▶ **What to produce**
What the task requires is an exact printout of the listing below, pictures excluded.

▶ **Raw data**

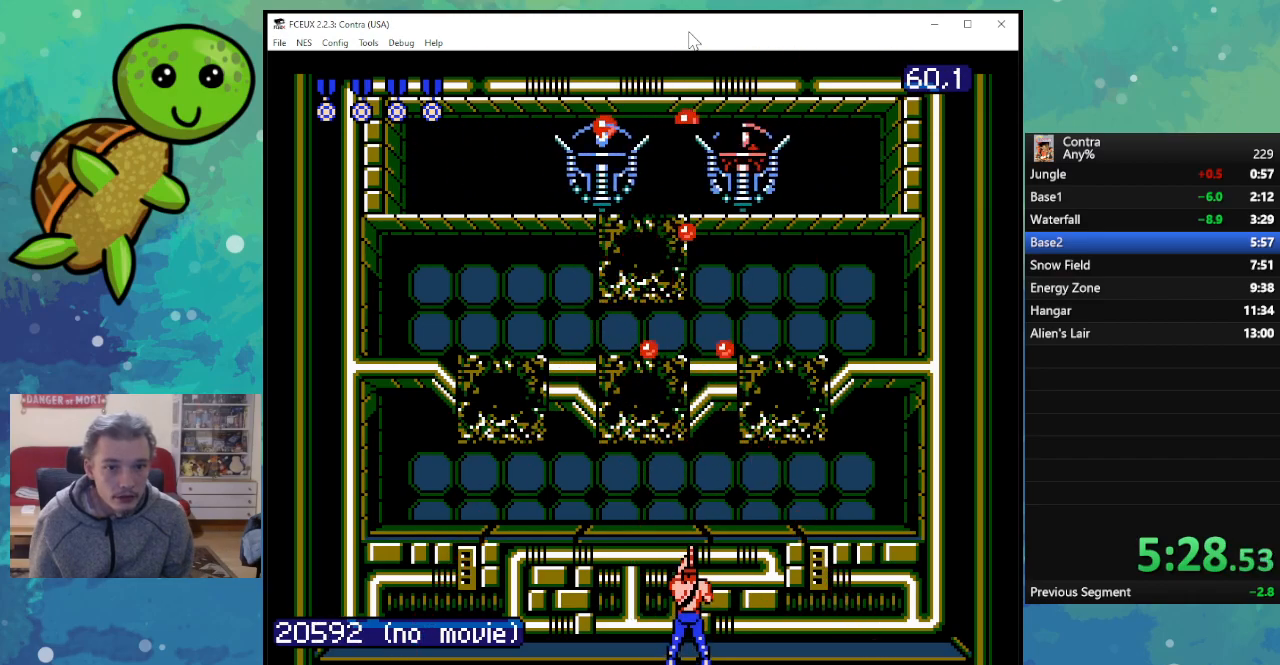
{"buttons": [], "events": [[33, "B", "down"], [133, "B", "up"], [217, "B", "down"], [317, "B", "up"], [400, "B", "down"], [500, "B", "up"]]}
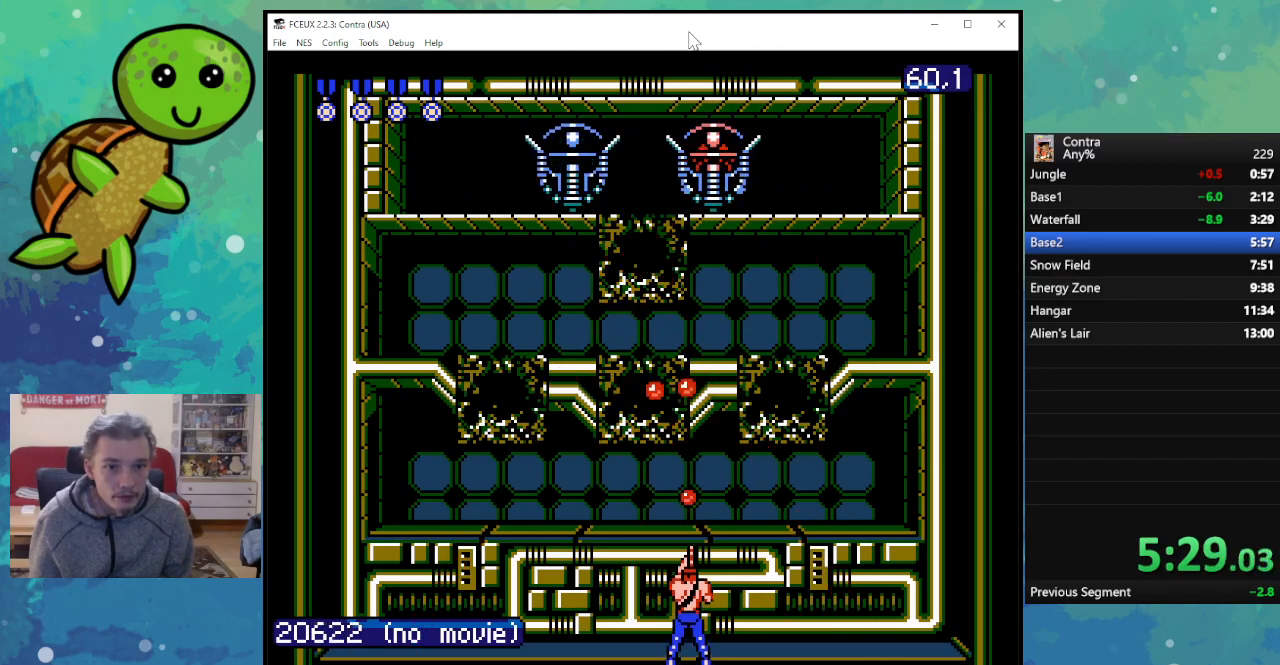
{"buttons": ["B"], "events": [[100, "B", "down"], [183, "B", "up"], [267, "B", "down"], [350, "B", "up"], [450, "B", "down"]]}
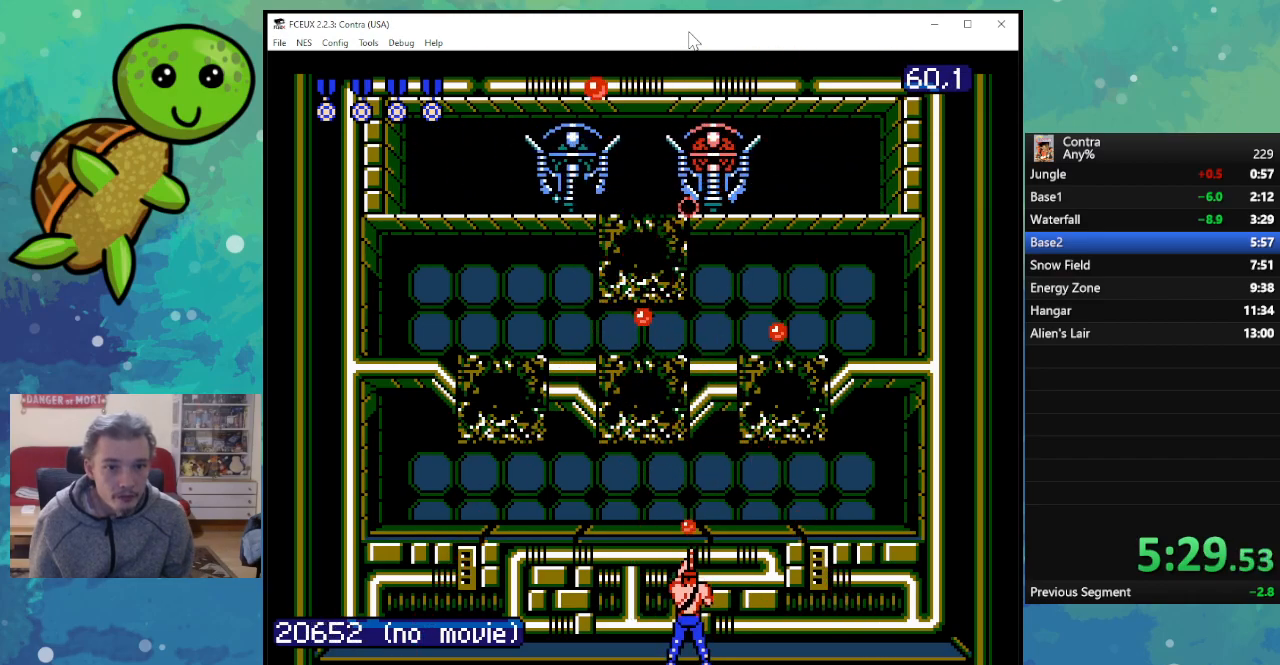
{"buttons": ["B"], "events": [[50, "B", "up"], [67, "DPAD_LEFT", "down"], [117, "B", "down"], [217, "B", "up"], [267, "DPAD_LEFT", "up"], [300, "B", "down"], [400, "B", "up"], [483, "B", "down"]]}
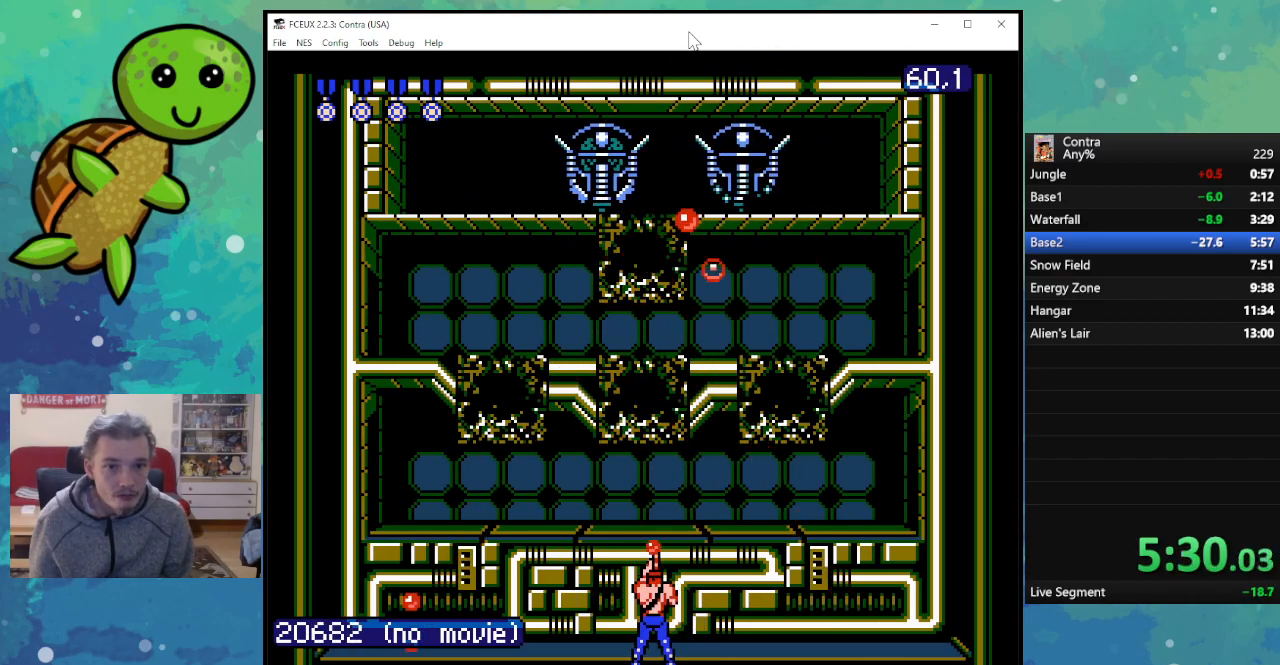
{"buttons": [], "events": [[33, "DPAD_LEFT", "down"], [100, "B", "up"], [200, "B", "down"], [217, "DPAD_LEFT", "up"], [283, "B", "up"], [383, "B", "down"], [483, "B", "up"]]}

▶ **Reply to the exercise**
{"buttons": [], "events": [[33, "B", "down"], [133, "B", "up"], [217, "B", "down"], [317, "B", "up"], [400, "B", "down"], [500, "B", "up"]]}
{"buttons": ["B"], "events": [[100, "B", "down"], [183, "B", "up"], [267, "B", "down"], [350, "B", "up"], [450, "B", "down"]]}
{"buttons": ["B"], "events": [[50, "B", "up"], [67, "DPAD_LEFT", "down"], [117, "B", "down"], [217, "B", "up"], [267, "DPAD_LEFT", "up"], [300, "B", "down"], [400, "B", "up"], [483, "B", "down"]]}
{"buttons": [], "events": [[33, "DPAD_LEFT", "down"], [100, "B", "up"], [200, "B", "down"], [217, "DPAD_LEFT", "up"], [283, "B", "up"], [383, "B", "down"], [483, "B", "up"]]}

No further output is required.